Wright's "Homage" is a nonlinear poem in an oracular mode, an attempt to bring a series of painterly techniques to the poetic sequence. Cézanne is the magnetizing presence and guiding example, especially the sixty paintings of Mont Sante-Victoire that he made between 1882 and 1906. Wright's idea is to treat words like pigment, to build the blocks, by layering lines and stanzas the way Cézanne used color and form. The fourth section recalls Cézanne's commitment to significant form, his determination to seek in nature the cylinder, the sphere, and the cone, to penetrate its masses and planes, to use the color blue as a way of defining space, an intercession between earth and heaven:

The dead are a cadmium blue.

We spread them with palette knives in broad blocks and planes.

 

We layer them stroke by stroke

In steps and ascending mass, in verticals raised from the earth.

 

We choose, and layer them in,

Blue and a blue and a breath,

 

Circle and smudge, cross-beak and buttonhook,

We layer them in.

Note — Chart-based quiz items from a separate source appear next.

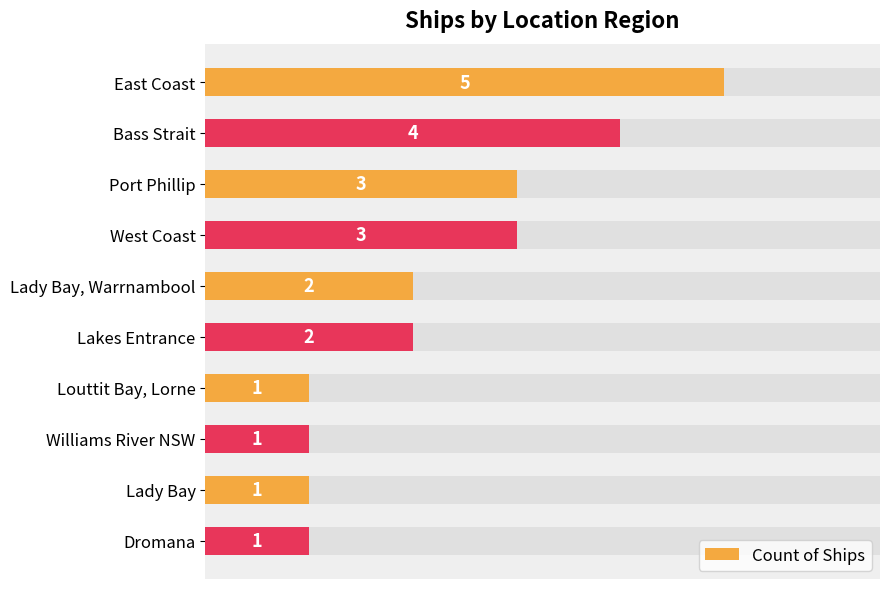

What is the change in value from Lady Bay, Warrnambool to Lady Bay?

-1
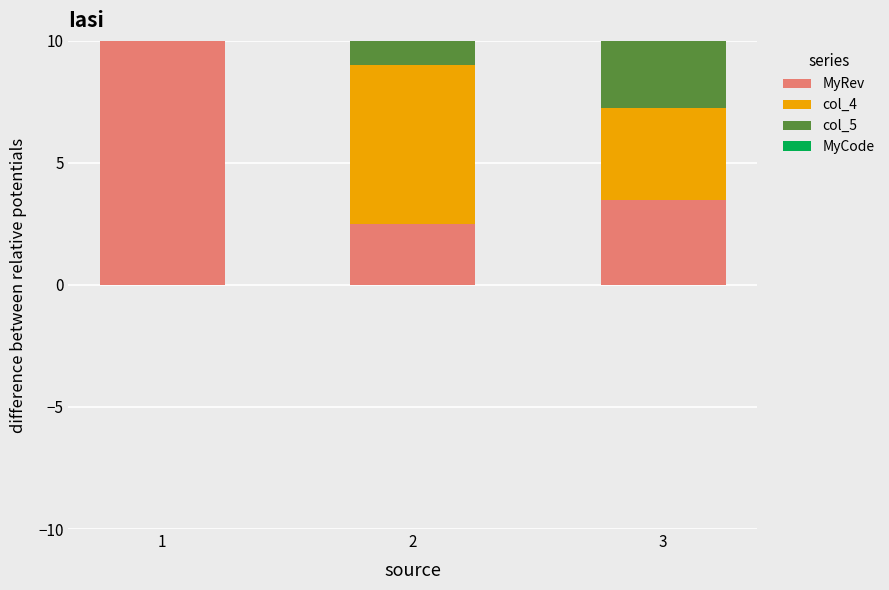

Is the value of MyCode at 3 greater than the value of MyRev at 1?

No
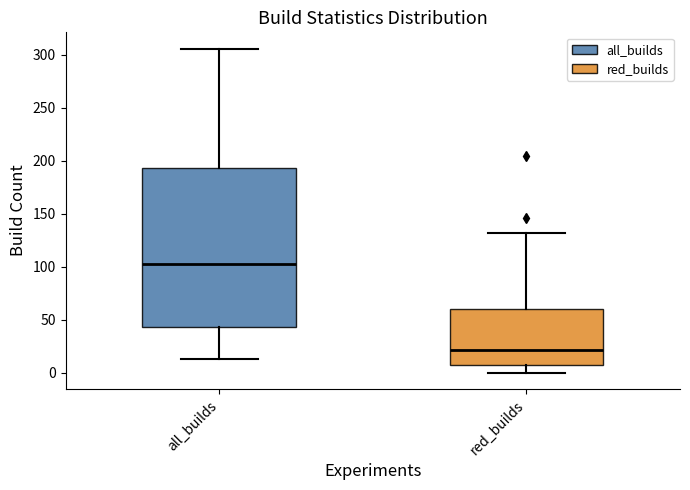

Comparing the boxes themselves (not the whiskers), which one is the tallest?

all_builds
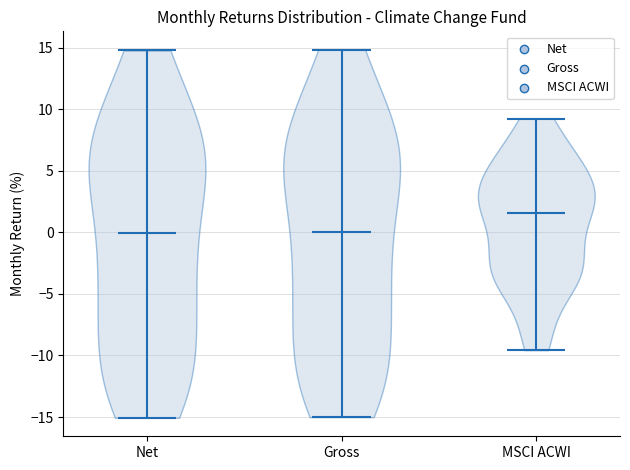

Which violin has the highest median line?

MSCI ACWI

We squint hard and terrace them line by line.

For Cézanne technique was itself spiritual ("What we are given in dreams we write as blue paint") and there is an exaltation to his work that is sometimes linked to the pantheism of Chinese painting. That's one reason he becomes "The Black Chateau"--the title of one of his greatest paintings--at the end of Wright's fourth self-portrait.